SecurityBrief New Zealand - Technology news for CISOs & cybersecurity decision-makers
Story image
Cybercrime focus shifts from servers and OS to applications
Tue, 8th Mar 2016
FYI, this story is more than a year old

‘Little bugs' in applications are a creating an attractive attack surface for cybercriminals, with 60% of all successful security exploits occurring through an app.

That was one of the messages delivered by Paul Muller, Hewlett Packard Enterprise vice president of strategic marketing, strategy and consulting, at this week's Digital Transformation Summit, where he was a keynote speaker.

Muller cautioned attendees at the conference to think not just about the security of traditional business apps, but across the spectrum, as companies seek to become digital businesses.

He says security of applications is something that doesn't get enough publicity, but which is critical – and increasingly so.

“As we start to embed applications into everything, let me by crystal clear: 60% of all successful security exploits occur through the app.

“It's all those little bugs in the app that create a really attractive attack surface for the bad guys. It's not the firewall – they do their job. It's not the SSL certificate that's not working properly. By and large they do their job. It's the actual application itself.

Muller cited a recent HPE security report which shows on average IoT devices had 25 ‘significant' vulnerabilities per device.

“Sixty percent of them had what is called a cross-site scripting vulnerability – one of the oldest security vulnerabilities in the book, which enables you to exploit a device and take complete control of it.

“You can literally get script on the internet to enable you to do this,” Muller says.

He says of even more concern was that most of the devices were collecting personably identifiable information.

“These devices are collecting and not only capable of storing it, but so easily being breached.

The HPE survey shows six in 10 IoT devices had user interfaces vulnerable to simple hacks, while 70% used unencrypted network services.

Eighty percent of the devices didn't require sophisticated passwords, while 90% collected at least one piece of personal information and 70% allowed attackers to identify valid user accounts.

Muller's comments come as HPE warns that attackers have shifted their focus from servers and operating systems to directly attack applications.

“They see this as the easiest route to accessing sensitive enterprise data and are doing everything they can do to exploit it,” HPE says in the HPE Security Research Cyber Risk Report 2016.

“Today's security practitioner must understand the risk of convenience and interconnectivity to adequately protect it.

Muller cites the example of a breach in the United States several years ago, when 250,000 credit card records were stolen.

“The important message about this, was that the hackers were inside the system for about two years before they were identified, [the company] had passed four separate audits in those two years, and the way it was identified that they had been breached… was when someone said we've found your data, you've been breached.

“The scary part was they didn't break in through the front door, they got in through a time management system [for booking holiday leave] off to the side – an innocuous system, right.

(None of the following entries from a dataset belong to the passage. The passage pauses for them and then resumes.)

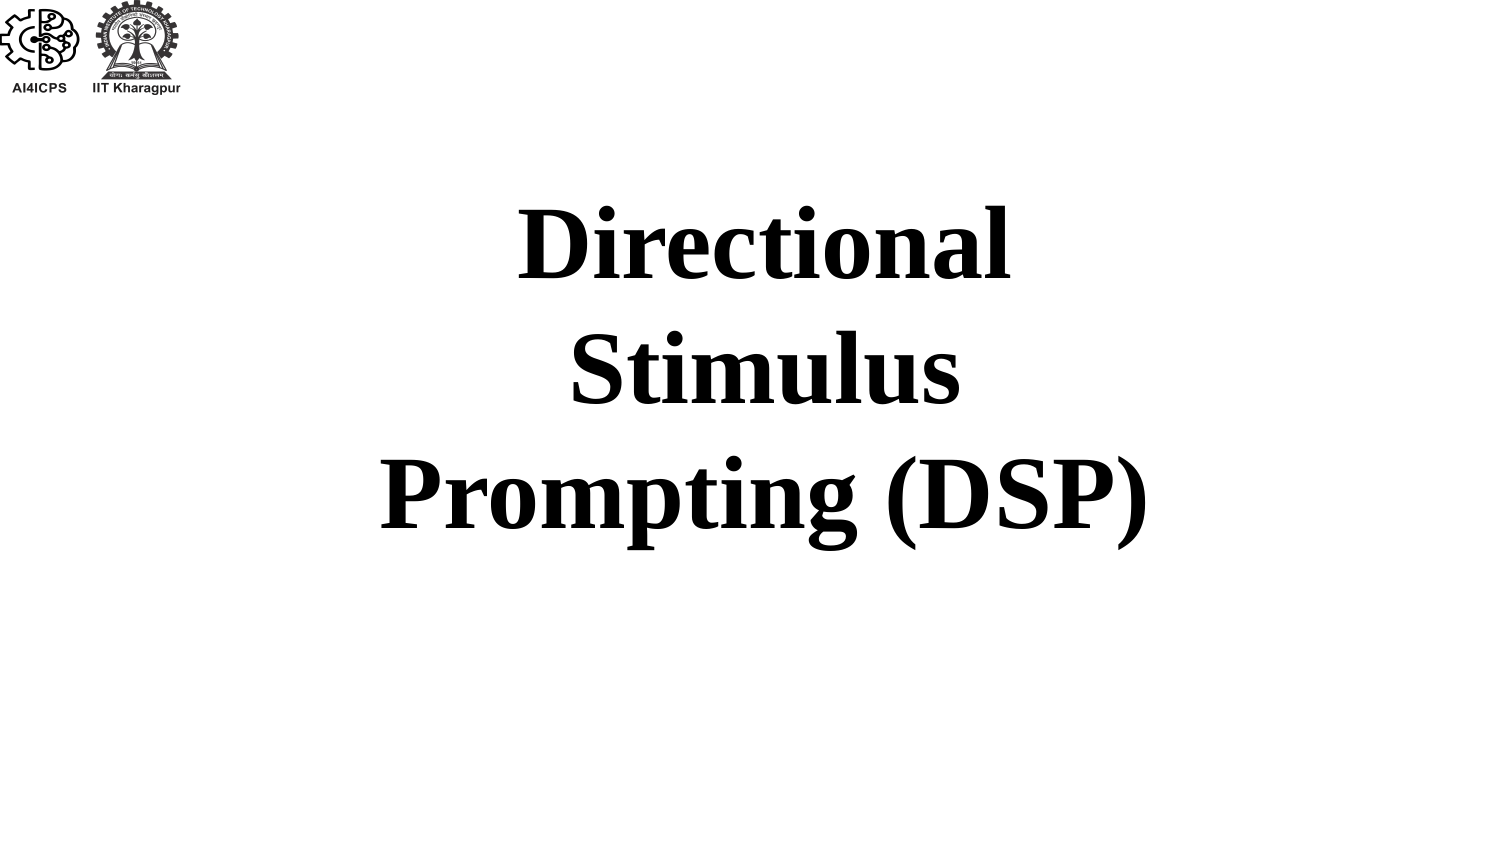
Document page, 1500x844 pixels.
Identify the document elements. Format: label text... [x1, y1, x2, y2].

picture [0, 0, 181, 95]
text_box Directional Stimulus Prompting (DSP) [309, 159, 1221, 565]
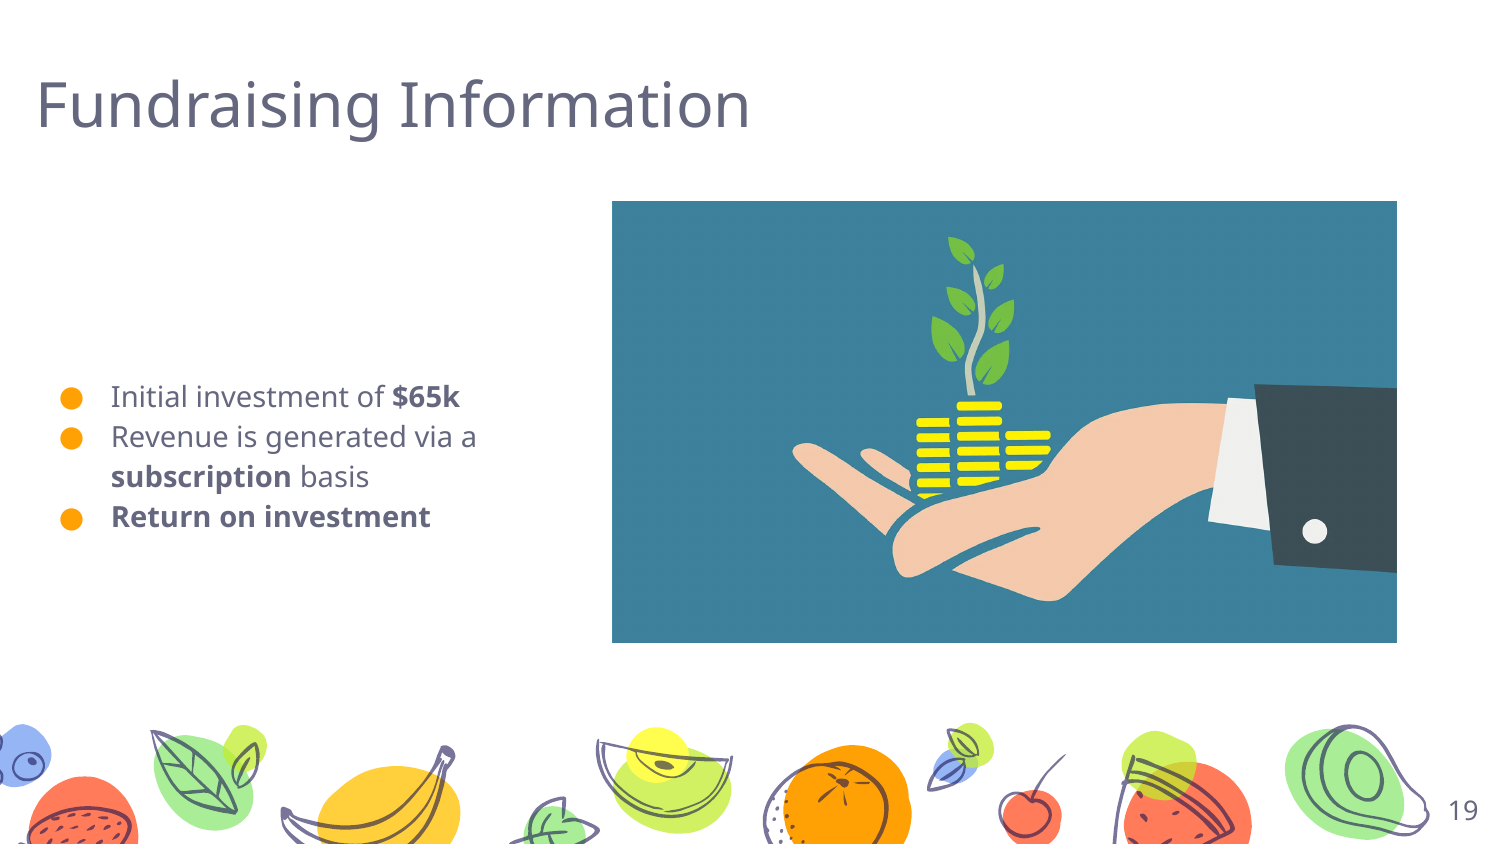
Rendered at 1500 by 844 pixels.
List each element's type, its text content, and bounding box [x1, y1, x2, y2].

list Initial investment of $65k Revenue is generated via a subscription basis Return on investment [20, 222, 666, 684]
slide_number ‹#› [1403, 779, 1494, 844]
picture [611, 200, 1397, 643]
title Fundraising Information [20, 14, 1003, 156]
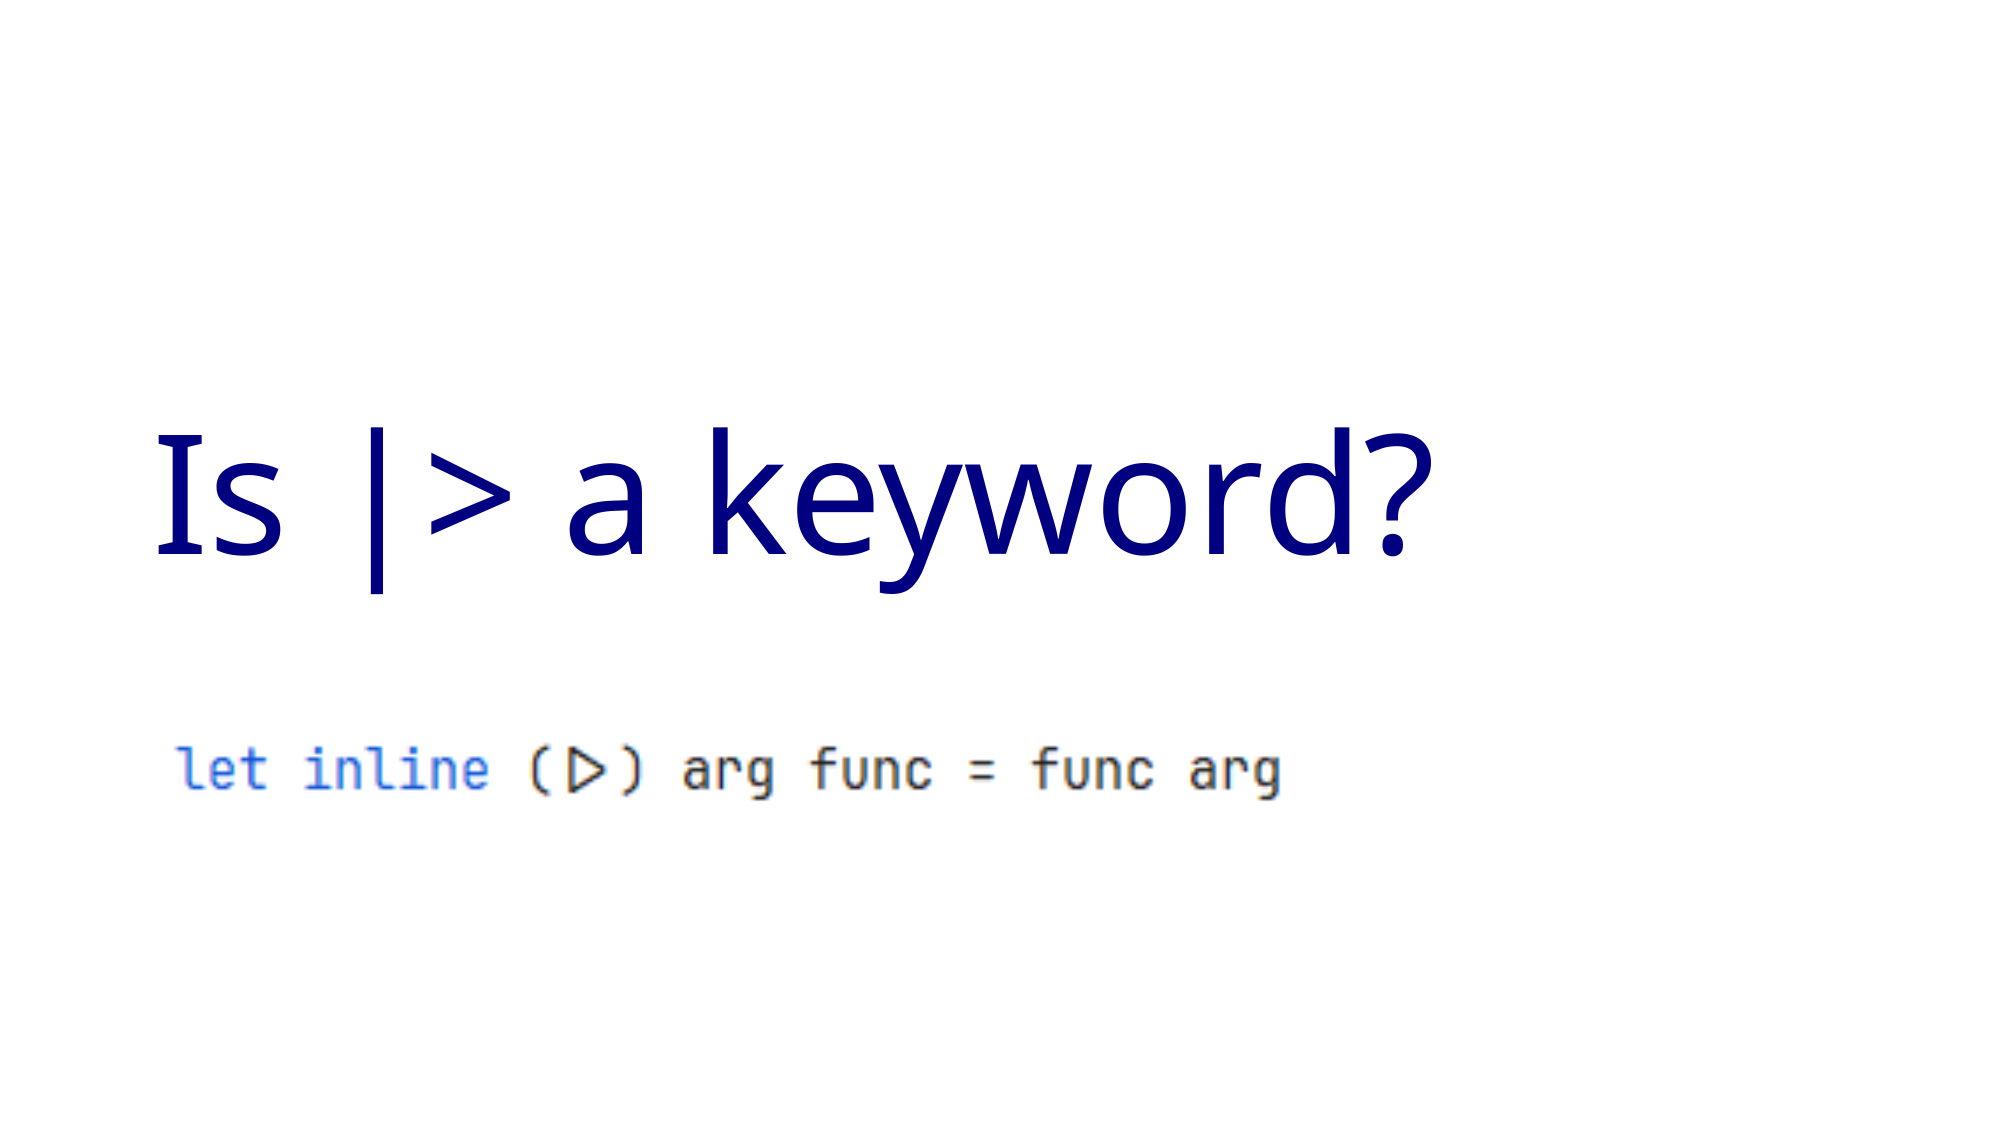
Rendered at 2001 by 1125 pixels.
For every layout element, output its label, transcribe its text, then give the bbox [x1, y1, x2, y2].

picture [136, 688, 1312, 841]
title Is |> a keyword? [137, 130, 1863, 599]
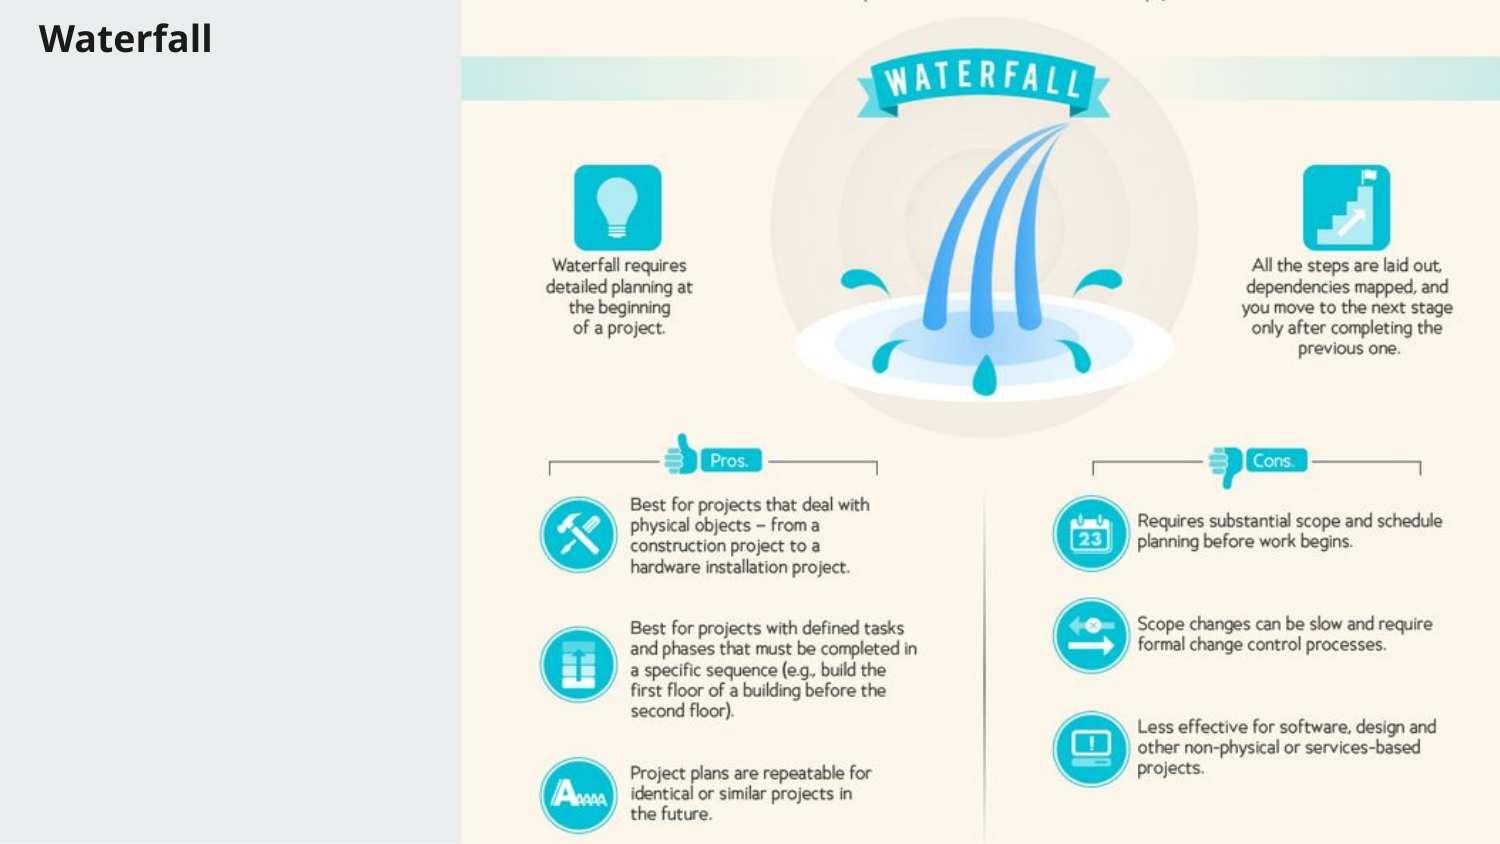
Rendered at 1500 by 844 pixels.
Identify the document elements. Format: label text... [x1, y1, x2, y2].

title Waterfall [23, 0, 459, 133]
picture [461, 0, 1500, 844]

And vulnerable to simple attack.

“It's the same with these IoT devices or any device. The applications are the weak point. And any weak point in your organisation creates a systemic vulnerability.

Muller advocated the use of pervasive encryption, in particular format preserving encryption, which enables data to be processed by the internal system and look the same, but can not be used outside of the system.

“Assume the bad guys will get in. The only reason they want to get in is to monetise your data so they can sell it to other people. If it's garbled when they get there, it's effectively useless.

He says while building better perimeter defences is still needed, more important is better detection systems to minimise the time between a breach and detection.

“Those are the two things I'd suggest you do technologically. And the third thing is education, education, education [of executives and security staff].